On the other hand, I am notoriously bad in terms of maintaining links with my Indian heritage – I am not good at being part of ‘desi’ networks overseas, I speak to her in English and worry about what identity my child will adopt as she grows up. Ear piercings are very much an Indian girl thing, and while I am averse doing something purely for the sake of tradition (FGM is also part of some traditions, after all!), I would rather she inherit the piercings as part of her Indian identity, than adopt it in a few years’ time due to brainwashing by media on how girls must appear. And at what age is a person deemed to have a proper sense of agency anyway? Five? Fifteen? Eighteen? The logic most older Indians will offer for getting the piercing done early – the child will not remember the pain, it gets harder once they’re older and have phobias of needles and such.

Furthermore, I love my earrings and cannot fathom giving them up to be a role model to her, should I choose not to get her ears pierced.

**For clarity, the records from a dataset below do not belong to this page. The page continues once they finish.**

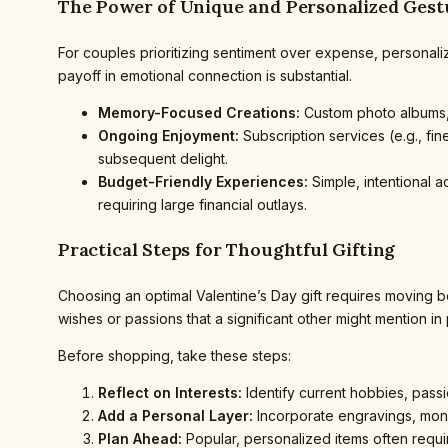
The Power of Unique and Personalized Gest
For couples prioritizing sentiment over expense, personali
payoff in emotional connection is substantial.
Memory-Focused Creations:
Custom photo albums, 
Ongoing Enjoyment:
Subscription services (e.g., fi
subsequent delight.
Budget-Friendly Experiences:
Simple, intentional a
requiring large financial outlays.
Practical Steps for Thoughtful Gifting
Choosing an optimal Valentine’s Day gift requires moving b
wishes or passions that a significant other might mention in
Before shopping, take these steps:
Reflect on Interests:
Identify current hobbies, passi
Add a Personal Layer:
Incorporate engravings, monog
Plan Ahead:
Popular, personalized items often requir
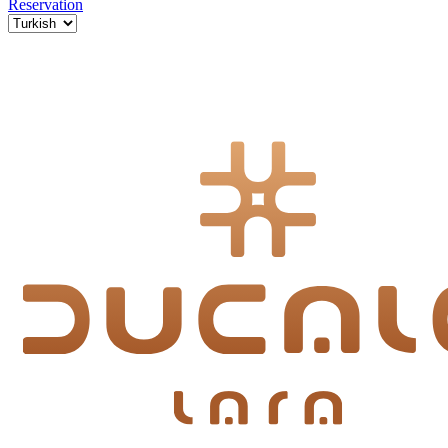
Reservation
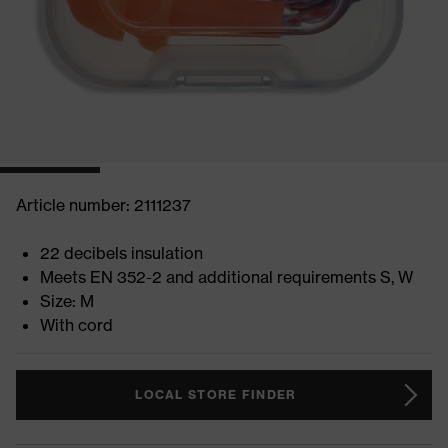
Article number: 2111237
22 decibels insulation
Meets EN 352-2 and additional requirements S, W
Size: M
With cord
LOCAL STORE FINDER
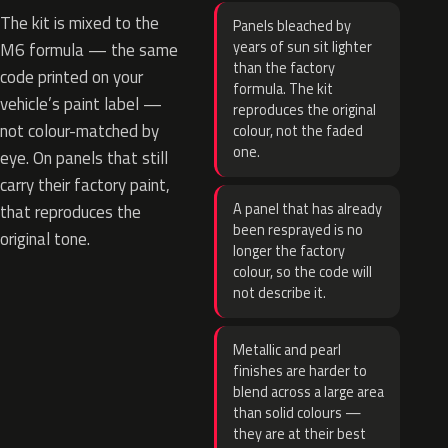
The kit is mixed to the
Panels bleached by
years of sun sit lighter
M6 formula — the same
than the factory
code printed on your
formula. The kit
vehicle’s paint label —
reproduces the original
not colour-matched by
colour, not the faded
one.
eye. On panels that still
carry their factory paint,
A panel that has already
that reproduces the
been resprayed is no
original tone.
longer the factory
colour, so the code will
not describe it.
Metallic and pearl
finishes are harder to
blend across a large area
than solid colours —
they are at their best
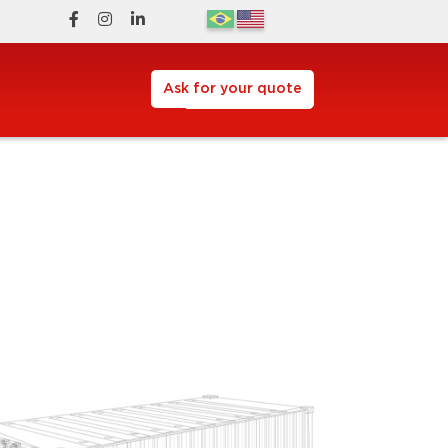
Ask for your quote
Request a Quote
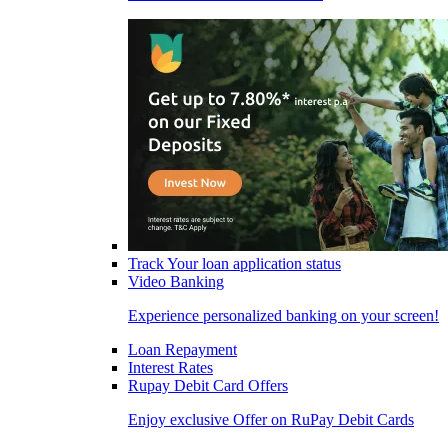
Track Your loan application status
Video Banking
Experience personalized banking on your screen!
Loan Repayment
Interest Rates
Rupay Debit Card Offers
Enjoy exclusive Offer on RuPay Debit Cards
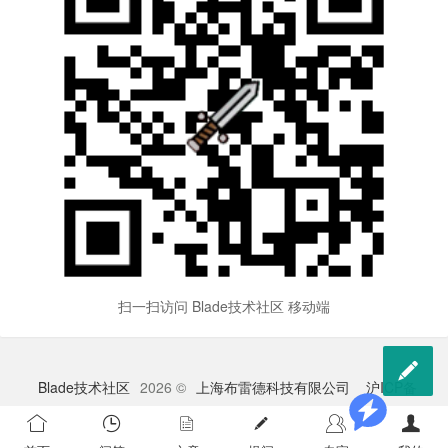
扫一扫访问 Blade技术社区 移动端

Blade技术社区
2026 ©
上海布雷德科技有限公司
沪ICP备
2023009528号-1
苏公网安备 32041102000998号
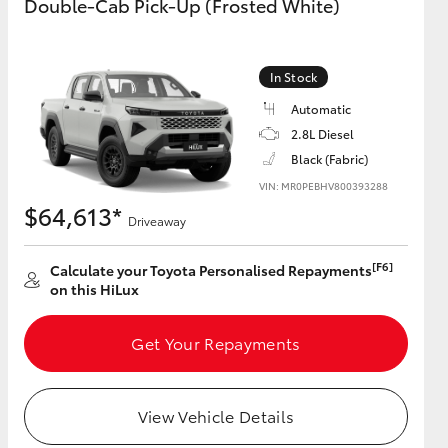
Double-Cab Pick-Up (Frosted White)
In Stock
Automatic
2.8L Diesel
Black (Fabric)
VIN: MR0PEBHV800393288
$64,613*
Driveaway
[F6]
Calculate your Toyota Personalised Repayments
on this HiLux
Get Your Repayments
View Vehicle Details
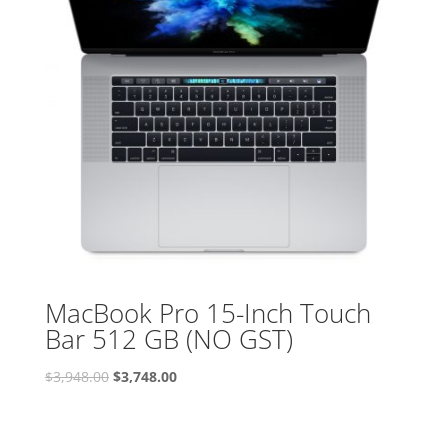
MacBook Pro 15-Inch Touch
Bar 512 GB (NO GST)
Original
Current
$
3,948.00
$
3,748.00
price
price
was:
is:
$3,948.00.
$3,748.00.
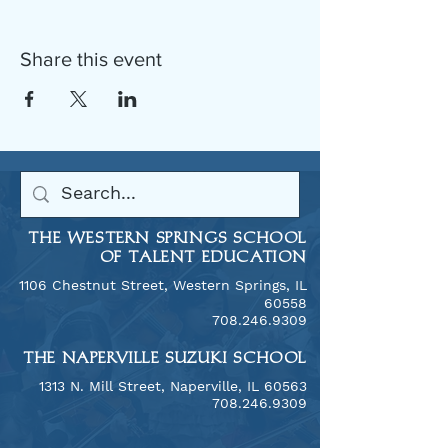
Share this event
THE WESTERN SPRINGS SCHOOL
OF TALENT EDUCATION
1106 Chestnut Street, Western Springs, IL
60558
​708.246.9309
THE NAPERVILLE SUZUKI SCHOOL
​1313 N. Mill Street, Naperville, IL 60563
708.246.9309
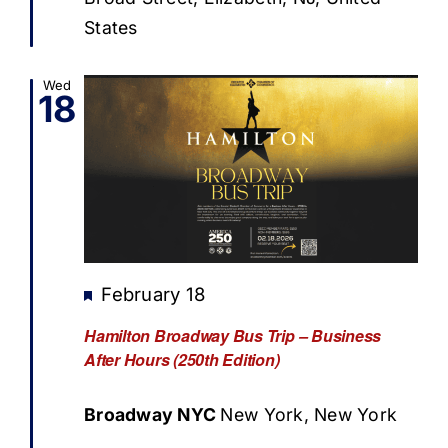
States
Wed
18
Featured
February 18
Hamilton Broadway Bus Trip – Business
After Hours (250th Edition)
Broadway NYC
New York, New York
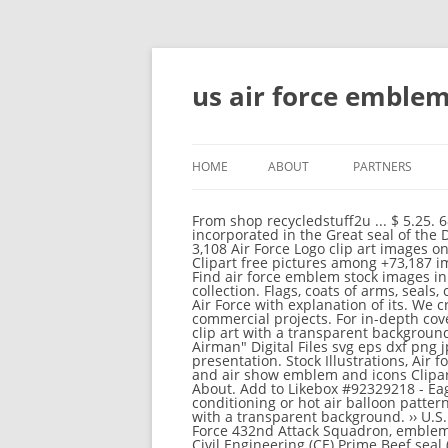
us air force emblem 
HOME
ABOUT
PARTNERS
From shop recycledstuff2u ... $ 5.25. 68 The 13 stars represent the Thirteen Original Colonies of the United States. The symbolism incorporated in the Great seal of the Department of the Air Force is as follows: 1. Thousands of new, high-quality pictures added every day. 3,108 Air Force Logo clip art images on GoGraph. Free Airforce Emblem ClipArt in AI, SVG, EPS and CDR | Also find emblem or school emblem Clipart free pictures among +73,187 images. Vector illustration Stock Illustrations, US air force military insignia Stock Illustrations, Air force. Find air force emblem stock images in HD and millions of other royalty-free stock photos, illustrations and vectors in the Shutterstock collection. Flags, coats of arms, seals, crests, insignia - vector images only! A photo taken on the emblem insignia of the Republic of Singapore Air Force with explanation of its. We create free vectors with Creative Commons Attribution license (CC-BY) which designers can use in commercial projects. For in-depth coverage, AF.MIL provides special reports, video, audio, and photo galleries. Us air force logo download free clip art with a transparent background on Men Cliparts 2020 Favorite Add to INSTANT DOWNLOAD United States Air Force Military "Love My Airman" Digital Files svg eps dxf png jpg ... Well you're in luck, because here they come. Download and use them in your website, document or presentation. Stock Illustrations, Air force pattern seamless Stock Illustration, US Air Force military insignia Stock Illustration, Set of air force and air show emblem and icons Clipart, Usa U.S. Air Force Logo Sign Symbol Drawings, Stencil-plate serif font and air force emblem Drawings. About. Add to Likebox #92329218 - Eagle emblem symbol design. Free Air Force ClipArt in AI, SVG, EPS and CDR | Also find heating air conditioning or hot air balloon pattern Clipart free pictures among +73,187 images. Us air force logo collection of 25 free cliparts and images with a transparent background. ›› U.S. Air Force 8th Air Division (Airborne Early Warning and Control, 8th AD), emblem - ID 12680 ›› U.S. Air Force 432nd Attack Squadron, emblem - ID 14388 ›› U.S. Air Force 502nd Air Operations Squadron, emblem - ID 14389 United States Air Force Civil Engineering (CE) Prime Beef seal (color) Download Image: Full Size (0.19 MB) Tags: Emblems, All Art, Logos, unit patches. Add to Likebox #51644169 - Flight adventures vector logos and labels. 2. The following 91 files are in this category, out of 91 total. This page was last edited on 12 December 2014, at 01:37. See more ideas about cricut, military, silhouette cameo projects. All structured data from the file and property namespaces is available under the. Similar Images ... #89192977 - U.S. Army air force sign logo. The following 3 pages are in this category, out of 3 total. 89 Job Clip Art Of A United States Air Force Pilot Saluting On A White 2017/03/15 United States Air Unit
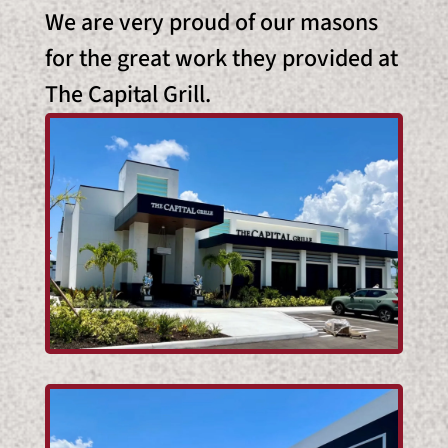
We are very proud of our masons
for the great work they provided at
The Capital Grill.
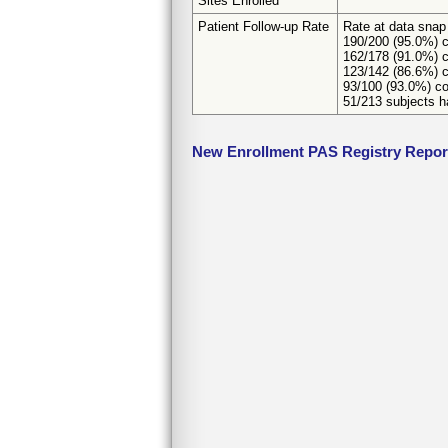
Sites Enrolled
Patient Follow-up Rate
Rate at data snap
190/200 (95.0%) c
162/178 (91.0%) c
123/142 (86.6%) c
93/100 (93.0%) co
51/213 subjects ha
New Enrollment PAS Registry Repor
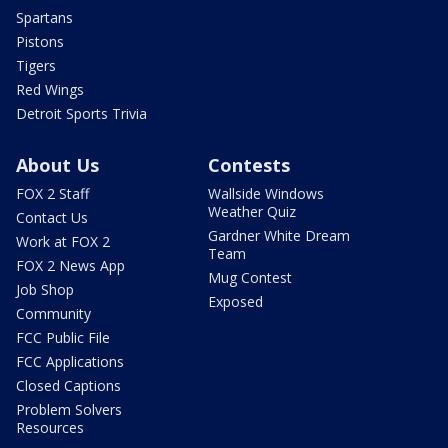
Spartans
Pistons
Tigers
Red Wings
Detroit Sports Trivia
About Us
Contests
FOX 2 Staff
Wallside Windows
Weather Quiz
Contact Us
Gardner White Dream
Work at FOX 2
Team
FOX 2 News App
Mug Contest
Job Shop
Exposed
Community
FCC Public File
FCC Applications
Closed Captions
Problem Solvers
Resources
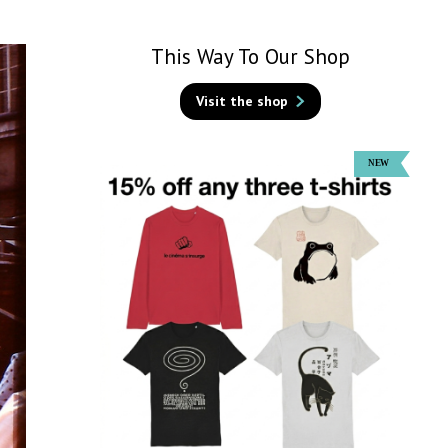
This Way To Our Shop
Visit the shop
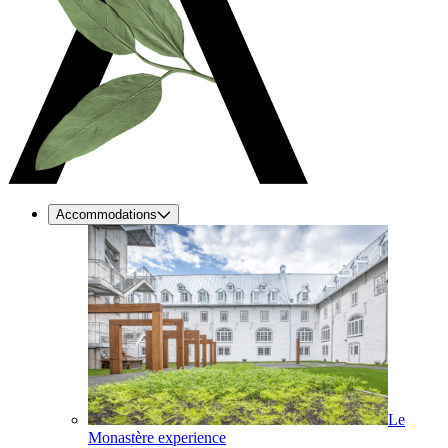
Accommodations
Le
Monastère experience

I am aware of the ongoing discussion in the UK on banning ear piercings for babies, but I also do not like getting overly caught up in symbols. Not getting her ears pierced today and having her obsess over it and go crazy over them tomorrow (what I call the ‘forbidden fruit effect’) – not ideal. Getting her ears pierced but having her achieve whatever she wants in life, irrespective of her sex – excellent!

An example of such an outcome would be my favourite image in recent times – the awesomeness of Indian women, in all their traditional garb, celebrating their success in the mission to Mars. This certainly beats a politically-correct image of a woman locked out of typically ‘male domains’ such as science, tech or finance.

Dilemma. Feminists and/or Indian women (not that they are mutually exclusive!), please discuss.

Note to non-Indian readers: Beware of pooh-poohing this as a non-issue. I would consider circumcision an act of violence to my baby boy, if I had one, because I do not place any cultural weight on the act, like people of other faiths do. But I do not judge other people who consider it important for their sense of identity. So please do not reduce this to simply an act of violence. Also, I am aware of the medical risks of piercing at jewellers with “gunshot” (cannot be sterilised), so I am looking into medical facilities offering this with use of topical anaesthetic.